O processo de seleção do RenovaBR faz lembrar a contratação de funcionários por uma empresa. Há semelhanças entre as duas coisas? O RenovaBR não é um movimento político, e sim uma escola de formação de lideranças políticas. Temos um volume elevado de inscritos e precisamos aplicar um critério de seleção. No final, quem escolhe os candidatos é o eleitor e ele tem inúmeras opções. O que a gente se propõe a fazer é selecionar pessoas com trajetórias incríveis de vida, que não participam da política institucional, mas têm vocação para servir à população. Reconhecemos que ser político é uma tarefa dura e precisamos de gente preparada, que enxergue a vida pública como missão e não como negócio.

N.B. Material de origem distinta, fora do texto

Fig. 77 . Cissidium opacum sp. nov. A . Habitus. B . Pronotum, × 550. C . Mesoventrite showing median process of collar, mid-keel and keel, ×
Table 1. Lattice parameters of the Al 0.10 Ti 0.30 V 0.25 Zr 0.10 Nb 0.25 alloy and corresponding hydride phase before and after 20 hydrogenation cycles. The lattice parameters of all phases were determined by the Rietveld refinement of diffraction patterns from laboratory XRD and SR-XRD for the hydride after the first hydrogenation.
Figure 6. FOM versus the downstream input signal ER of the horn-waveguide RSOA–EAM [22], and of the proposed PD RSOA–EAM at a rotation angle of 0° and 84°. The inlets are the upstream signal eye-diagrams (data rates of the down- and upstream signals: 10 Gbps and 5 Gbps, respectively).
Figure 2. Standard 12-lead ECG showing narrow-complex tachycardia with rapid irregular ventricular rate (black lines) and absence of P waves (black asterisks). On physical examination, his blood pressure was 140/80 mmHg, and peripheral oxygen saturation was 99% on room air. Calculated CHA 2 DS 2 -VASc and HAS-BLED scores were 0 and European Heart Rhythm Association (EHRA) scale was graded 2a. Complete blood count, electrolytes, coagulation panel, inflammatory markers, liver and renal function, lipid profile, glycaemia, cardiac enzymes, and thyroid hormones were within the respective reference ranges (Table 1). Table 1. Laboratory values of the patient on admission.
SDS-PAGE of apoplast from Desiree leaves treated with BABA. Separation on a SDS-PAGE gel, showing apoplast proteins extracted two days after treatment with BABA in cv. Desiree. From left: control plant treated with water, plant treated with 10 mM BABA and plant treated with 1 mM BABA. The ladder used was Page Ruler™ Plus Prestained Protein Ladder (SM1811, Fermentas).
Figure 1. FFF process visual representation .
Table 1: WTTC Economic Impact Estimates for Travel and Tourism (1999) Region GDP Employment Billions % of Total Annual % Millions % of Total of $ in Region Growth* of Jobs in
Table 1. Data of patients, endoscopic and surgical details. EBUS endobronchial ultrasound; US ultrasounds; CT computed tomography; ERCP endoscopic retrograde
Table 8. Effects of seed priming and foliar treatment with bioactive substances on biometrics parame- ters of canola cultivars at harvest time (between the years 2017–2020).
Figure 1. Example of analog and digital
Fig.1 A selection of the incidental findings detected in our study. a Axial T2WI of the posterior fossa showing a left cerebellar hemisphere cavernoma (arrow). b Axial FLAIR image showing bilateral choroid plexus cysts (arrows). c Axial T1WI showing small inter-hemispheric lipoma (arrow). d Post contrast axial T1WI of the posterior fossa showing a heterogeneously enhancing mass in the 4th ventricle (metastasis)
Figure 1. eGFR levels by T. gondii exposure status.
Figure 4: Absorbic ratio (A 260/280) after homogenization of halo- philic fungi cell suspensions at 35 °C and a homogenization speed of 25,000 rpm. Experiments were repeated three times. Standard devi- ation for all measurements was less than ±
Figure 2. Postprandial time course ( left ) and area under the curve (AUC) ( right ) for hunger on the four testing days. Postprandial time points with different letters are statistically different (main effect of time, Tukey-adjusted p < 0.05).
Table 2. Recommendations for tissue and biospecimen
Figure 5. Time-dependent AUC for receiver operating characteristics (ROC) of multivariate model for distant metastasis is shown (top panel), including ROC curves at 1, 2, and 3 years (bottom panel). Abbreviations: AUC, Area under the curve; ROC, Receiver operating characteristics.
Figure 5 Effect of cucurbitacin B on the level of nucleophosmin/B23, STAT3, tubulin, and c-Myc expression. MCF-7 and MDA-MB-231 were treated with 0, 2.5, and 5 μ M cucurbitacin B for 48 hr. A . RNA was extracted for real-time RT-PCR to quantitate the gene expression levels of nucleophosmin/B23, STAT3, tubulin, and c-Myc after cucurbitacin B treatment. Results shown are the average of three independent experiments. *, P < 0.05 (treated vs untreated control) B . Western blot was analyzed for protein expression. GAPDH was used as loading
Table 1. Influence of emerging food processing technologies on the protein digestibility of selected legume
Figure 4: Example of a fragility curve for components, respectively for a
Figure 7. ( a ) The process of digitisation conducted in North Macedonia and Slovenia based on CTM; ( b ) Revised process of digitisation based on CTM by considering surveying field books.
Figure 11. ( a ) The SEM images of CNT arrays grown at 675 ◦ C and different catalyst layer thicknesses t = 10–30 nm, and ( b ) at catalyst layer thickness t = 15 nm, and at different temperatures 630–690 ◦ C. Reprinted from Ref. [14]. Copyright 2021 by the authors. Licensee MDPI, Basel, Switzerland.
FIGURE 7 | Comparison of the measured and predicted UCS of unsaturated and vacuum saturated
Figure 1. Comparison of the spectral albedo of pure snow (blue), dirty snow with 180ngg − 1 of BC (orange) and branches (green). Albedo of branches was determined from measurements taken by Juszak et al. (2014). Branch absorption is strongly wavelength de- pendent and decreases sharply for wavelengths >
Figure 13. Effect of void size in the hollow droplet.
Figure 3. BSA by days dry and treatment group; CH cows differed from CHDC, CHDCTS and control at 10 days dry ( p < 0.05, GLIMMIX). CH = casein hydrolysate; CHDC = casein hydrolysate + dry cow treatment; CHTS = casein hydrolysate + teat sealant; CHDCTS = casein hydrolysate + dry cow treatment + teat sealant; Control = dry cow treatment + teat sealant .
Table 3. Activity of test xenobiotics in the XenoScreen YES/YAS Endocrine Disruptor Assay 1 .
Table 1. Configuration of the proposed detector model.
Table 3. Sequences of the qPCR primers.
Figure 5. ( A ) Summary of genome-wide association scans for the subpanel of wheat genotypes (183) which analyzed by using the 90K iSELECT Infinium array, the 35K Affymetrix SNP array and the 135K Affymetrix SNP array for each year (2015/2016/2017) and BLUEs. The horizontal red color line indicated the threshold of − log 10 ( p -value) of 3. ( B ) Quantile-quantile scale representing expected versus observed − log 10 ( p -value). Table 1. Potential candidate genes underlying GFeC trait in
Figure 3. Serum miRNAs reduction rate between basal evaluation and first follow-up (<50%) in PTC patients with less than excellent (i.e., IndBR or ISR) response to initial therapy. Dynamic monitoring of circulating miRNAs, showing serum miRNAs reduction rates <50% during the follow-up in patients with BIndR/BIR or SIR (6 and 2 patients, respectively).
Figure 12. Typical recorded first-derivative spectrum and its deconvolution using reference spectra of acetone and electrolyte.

É possível renovar a política sem melhorar a educação em geral? Investir em educação é essencial, mas liderança e coordenação também são necessários. Nestes tempos de pandemia a omissão é completa, o que acelera as desigualdades. Enquanto o filho do rico está no ensino on-line, o do pobre fica mais um ano para trás. Isso impacta na formação cívica do indivíduo e reverbera na visão de seu papel como eleitor. Temos de retomar um projeto de educação que o Brasil perdeu. O mundo não vai ficar nos esperando.